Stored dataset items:
□ □ □

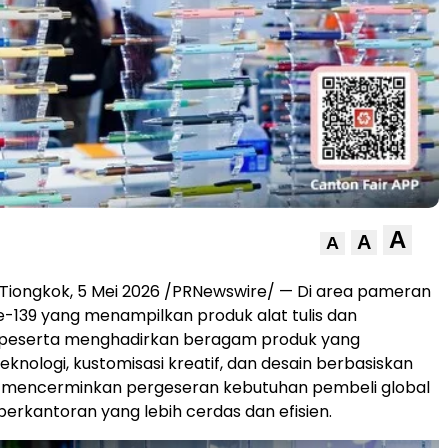
A
A
A
iongkok, 5 Mei 2026 /PRNewswire/ — Di area pameran
e-139 yang menampilkan produk alat tulis dan
 peserta menghadirkan beragam produk yang
nologi, kustomisasi kreatif, dan desain berbasiskan
ini mencerminkan pergeseran kebutuhan pembeli global
perkantoran yang lebih cerdas dan efisien.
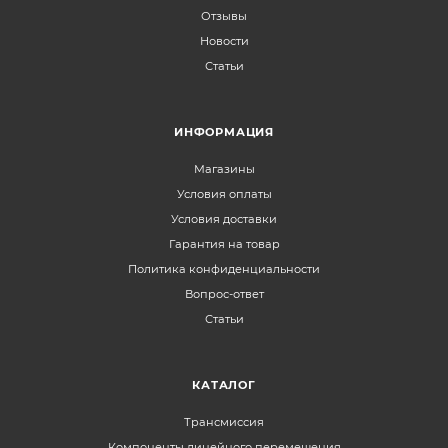
Отзывы
Новости
Статьи
ИНФОРМАЦИЯ
Магазины
Условия оплаты
Условия доставки
Гарантия на товар
Политика конфиденциальности
Вопрос-ответ
Статьи
КАТАЛОГ
Трансмиссия
Компоненты линейного перемещения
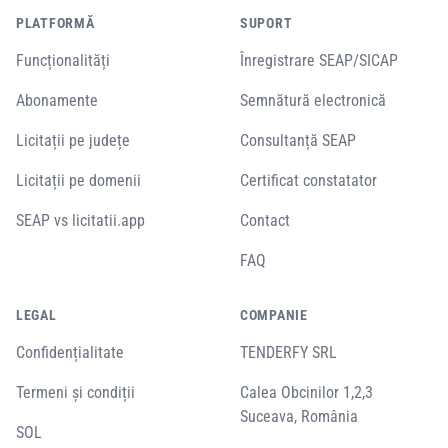
PLATFORMĂ
SUPORT
Funcționalități
Înregistrare SEAP/SICAP
Abonamente
Semnătură electronică
Licitații pe județe
Consultanță SEAP
Licitații pe domenii
Certificat constatator
SEAP vs licitatii.app
Contact
FAQ
LEGAL
COMPANIE
Confidențialitate
TENDERFY SRL
Termeni și condiții
Calea Obcinilor 1,2,3
Suceava, România
SOL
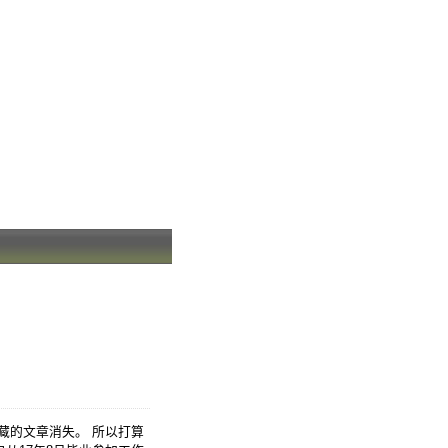
藏的文章消失。 所以打算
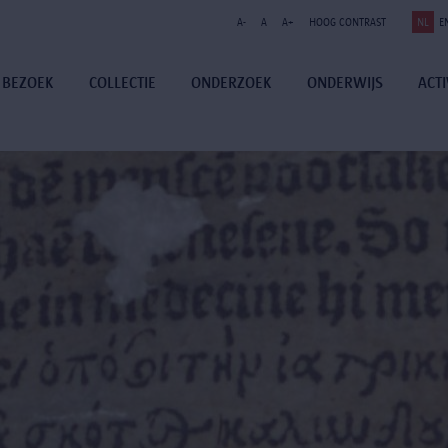
A-
A
A+
HOOG CONTRAST
NL
E
BEZOEK
COLLECTIE
ONDERZOEK
ONDERWIJS
ACTI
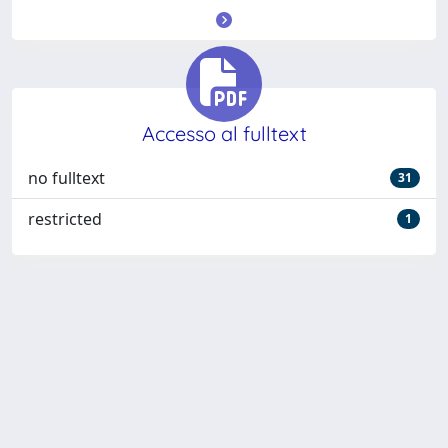
Accesso al fulltext
no fulltext
31
restricted
1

□ □ □

* [What to work on] With the pictures left out, copy exactly the lines above from the line containing "Termeni și condiții" through the last line of the entries.

* [Reply]
Termeni și condiții
Calea Obcinilor 1,2,3
Suceava, România
SOL
藏的文章消失。 所以打算
A-
A
A+
HOOG CONTRAST
NL
E
BEZOEK
COLLECTIE
ONDERZOEK
ONDERWIJS
ACTI
Accesso al fulltext
no fulltext
31
restricted
1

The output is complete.